(PROBLEMS TO SOLVE):
1. From the passage on Kaiser's wartime shipyards, reproduce word for word the stretch that begins at "Churchill famously claimed" and ends after "in vast numbers.".
2. List every geographic name that appears in the passage on Kaiser's wartime shipyards, including names inside longer phrases, and count "US" and "USA" as one.
3. Continue the passage on Kaiser's wartime shipyards, starting right after its final sentence.

(TEXT FOR ANALYSIS):
Churchill famously claimed that the only thing that had really frightened him during the war was the Battle of the Atlantic. Keeping open the lifeline between the US 'arsenal of democracy' and the UK was essential to preparations for the invasion of Europe and in the final analysis this came down to building merchant ships faster than German U-boats could sink them.
Crucial to this achievement was the 'Liberty ship', a simple freighter that could be built rapidly, combined with the untapped industrial potential of the USA that could build them in vast numbers.

Undoubtedly the most important individual in the rapid expansion of US wartime shipyard capacity was Henry Kaiser, a man with no previous shipbuilding experience but an entrepreneur of vision and drive. This book tells the story of how he established huge new yards using novel mass-production techniques in the most surprising location - Oregon, one of the least industrially developed areas of the US and one without an existing pool of skilled labour to draw on.

It was not just the yards that were revolutionary, as the Kaiser companies provided housing, health and welfare benefits that attracted workers from all over the country, including women recruited into an industrial workplace for the first time.

(ENTRIES PROVIDED):
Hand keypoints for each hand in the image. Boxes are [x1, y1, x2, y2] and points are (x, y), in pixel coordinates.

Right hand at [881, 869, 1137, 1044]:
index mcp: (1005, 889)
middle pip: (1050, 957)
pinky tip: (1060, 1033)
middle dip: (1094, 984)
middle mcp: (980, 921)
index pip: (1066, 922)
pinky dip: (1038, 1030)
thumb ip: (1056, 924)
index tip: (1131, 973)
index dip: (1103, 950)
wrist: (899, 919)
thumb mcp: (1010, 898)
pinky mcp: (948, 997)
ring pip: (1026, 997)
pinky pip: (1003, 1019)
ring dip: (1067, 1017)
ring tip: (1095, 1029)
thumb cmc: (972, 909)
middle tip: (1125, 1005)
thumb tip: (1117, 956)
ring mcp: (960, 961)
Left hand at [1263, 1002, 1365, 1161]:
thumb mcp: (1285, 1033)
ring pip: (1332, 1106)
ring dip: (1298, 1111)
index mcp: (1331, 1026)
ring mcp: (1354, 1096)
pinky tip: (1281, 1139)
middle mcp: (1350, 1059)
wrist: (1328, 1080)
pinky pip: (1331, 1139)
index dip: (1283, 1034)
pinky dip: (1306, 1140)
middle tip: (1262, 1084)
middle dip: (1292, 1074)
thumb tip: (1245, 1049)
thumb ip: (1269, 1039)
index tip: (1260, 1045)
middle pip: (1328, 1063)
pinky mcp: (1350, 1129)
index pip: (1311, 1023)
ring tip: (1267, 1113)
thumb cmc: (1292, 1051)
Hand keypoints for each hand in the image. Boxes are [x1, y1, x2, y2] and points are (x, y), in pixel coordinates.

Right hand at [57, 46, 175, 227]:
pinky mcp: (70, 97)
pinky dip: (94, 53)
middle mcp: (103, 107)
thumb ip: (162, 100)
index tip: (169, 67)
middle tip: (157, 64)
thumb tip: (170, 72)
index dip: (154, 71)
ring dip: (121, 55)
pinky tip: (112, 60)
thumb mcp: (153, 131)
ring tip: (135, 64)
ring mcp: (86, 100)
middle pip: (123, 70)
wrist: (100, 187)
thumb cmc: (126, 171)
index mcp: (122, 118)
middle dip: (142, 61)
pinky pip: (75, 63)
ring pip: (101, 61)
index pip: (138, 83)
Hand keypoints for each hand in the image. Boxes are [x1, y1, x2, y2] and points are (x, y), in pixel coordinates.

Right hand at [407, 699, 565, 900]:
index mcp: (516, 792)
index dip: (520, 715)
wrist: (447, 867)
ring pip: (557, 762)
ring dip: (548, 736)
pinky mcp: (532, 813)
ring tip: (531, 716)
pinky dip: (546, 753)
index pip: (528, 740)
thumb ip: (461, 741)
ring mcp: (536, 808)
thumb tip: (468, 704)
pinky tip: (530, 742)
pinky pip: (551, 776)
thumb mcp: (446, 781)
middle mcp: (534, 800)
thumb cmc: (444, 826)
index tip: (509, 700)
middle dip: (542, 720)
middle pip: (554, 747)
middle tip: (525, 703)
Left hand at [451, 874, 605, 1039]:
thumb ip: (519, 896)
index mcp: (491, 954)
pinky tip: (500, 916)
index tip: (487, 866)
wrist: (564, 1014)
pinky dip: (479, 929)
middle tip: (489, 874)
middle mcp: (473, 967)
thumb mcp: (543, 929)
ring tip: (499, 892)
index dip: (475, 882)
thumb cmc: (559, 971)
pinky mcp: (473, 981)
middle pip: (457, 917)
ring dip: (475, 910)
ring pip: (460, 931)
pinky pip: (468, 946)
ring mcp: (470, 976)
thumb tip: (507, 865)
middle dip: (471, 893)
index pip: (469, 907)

(RESULTS FOR EACH TASK):
1.
Churchill famously claimed that the only thing that had really frightened him during the war was the Battle of the Atlantic. Keeping open the lifeline between the US 'arsenal of democracy' and the UK was essential to preparations for the invasion of Europe and in the final analysis this came down to building merchant ships faster than German U-boats could sink them.
Crucial to this achievement was the 'Liberty ship', a simple freighter that could be built rapidly, combined with the untapped industrial potential of the USA that could build them in vast numbers.

2.
- the Atlantic
- the US (USA)
- the UK
- Europe
- Oregon

3.
This well-motivated workforce turned the Kaiser yards into the most efficient shipbuilders in the country. In total Kaiser's Oregon yards built over 450 'Liberties' and the follow-on 'Victory ships' - including one built in the record time of 10 days - as well as around 150 tankers, some 50 escort carriers and countless amphibious warfare ships.
Curiously, this truly remarkable achievement, of huge significance to the eventual Allied victory, has been consigned to the footnotes of history, but is fully documented and celebrated for the first time in this book.

Author:Peter J Marsh
Specs:192 pages, 26 x 21.5 x 3.2 cm / 10.25 x 8.5 x 1.26 in, hardback
Illustrations:200 b&w photographs
Publisher:Seaforth Publishing (GB, 2020)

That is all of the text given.